In a reading list recommended by Ron Rolheiser this one came up : The Dance of the Dissident Daughter: A Woman’s Journey from the Christian Tradition to the Sacred Feminine, by Sue Monk Kidd.
I haven't read the book but on her website there is an interview where she talks about a speaking engagement she had on the book’s topic where her remarks were received with some outrage. Most of the audience were Protestants, about half were men. It was held at a meeting centre run by Catholic nuns, though they were not sponsoring the conference.
Kidd writes:
Kidd writes:
"A lot of controversy got stirred up. One afternoon while seeking refuge in the library, I was summoned to the office of one of the sisters and found myself standing before an elderly nun in full habit. She had her arms crossed over her chest. She did not look happy. She said, “I understand you’ve been speaking about the Divine Feminine.”
I said, “Yes, ma’am.” Then she said, “And I also understand you’ve kicked up quite a hornets’ nest.” I nodded.
“Well,” she said, “I just wanted to tell you that it’s high time people realized that God is more than two men and a bird.”

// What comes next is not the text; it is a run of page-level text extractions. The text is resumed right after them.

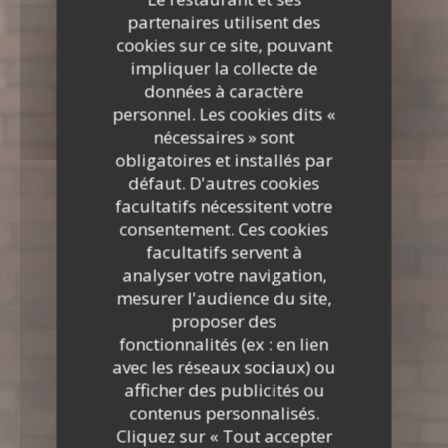
partenaires utilisent des
cookies sur ce site, pouvant
impliquer la collecte de
données à caractère
personnel. Les cookies dits «
nécessaires » sont
obligatoires et installés par
défaut. D'autres cookies
facultatifs nécessitent votre
consentement. Ces cookies
facultatifs servent à
analyser votre navigation,
mesurer l'audience du site,
proposer des
fonctionnalités (ex : en lien
avec les réseaux sociaux) ou
afficher des publicités ou
contenus personnalisés.
Cliquez sur « Tout accepter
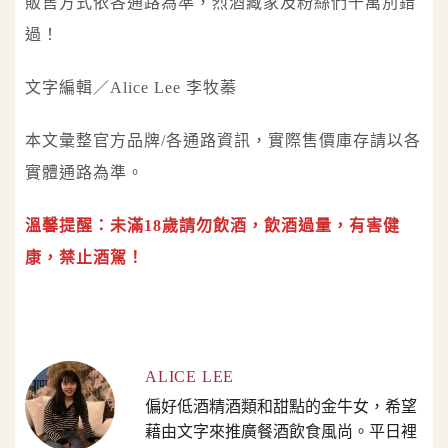
販售方式依各通路為準，烈酒藏家及粉絲們千萬別錯
過！
文字編輯／Alice Lee 李牧蓁
本文彙整官方品牌/各通路資訊，實際售價庫存請以各
實體通路為準。
溫馨提醒：未滿18歲請勿飲酒，飲酒過量，有害健
康，禁止酒駕！
ALICE LEE
偏好低酒精酒類和甜點的金牛女，希望
藉由文字來推廣餐酒飲食風尚。平日裡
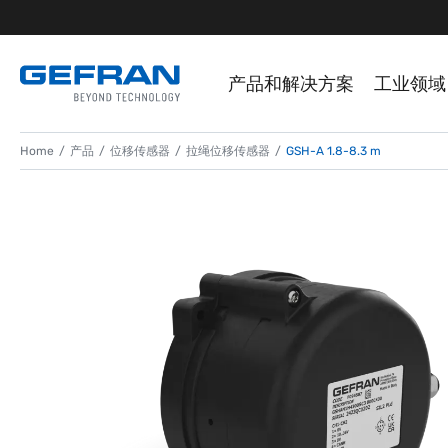
产品和解决方案
工业领域
Home
产品
位移传感器
拉绳位移传感器
GSH-A 1.8-8.3 m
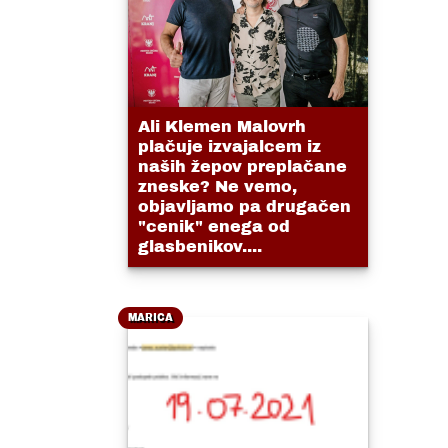
Ali Klemen Malovrh
plačuje izvajalcem iz
naših žepov preplačane
zneske? Ne vemo,
objavljamo pa drugačen
"cenik" enega od
glasbenikov....
MARICA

Then she gave me the most wonderful, subversive smile and sent me back into the fray."
I’ve never forgotten her. So yes, there were pockets of antagonism along the way, but I have to tell you—there was also, from the very beginning, an audience who passionately embraced the book. What amazed me wasn’t so much the volume of the people who read it, as the passion with which readers responded to it. For every opposing reaction I got, there were a hundred reactions like that of the elderly nun. "
I say Amen to that but I won't be leaving the church.
However , I agree with Ron Roheiser it is challenging and it leaves me feeling that there is something very limiting about our way of seeing and talking about God in my church.
2 comments:
my copy is dog-eared:) and may god bless all the nuns of my childhood who helped form my feminist soul!
Hi Roberta,
Thanks so much for your comments.
Yes, I will definitely have to get this book.I love your comment on the nuns too. When I read that phrase:two men and a bird it really hit home to me jusy how impoverished a view of God is without it conatining a feminine dimension.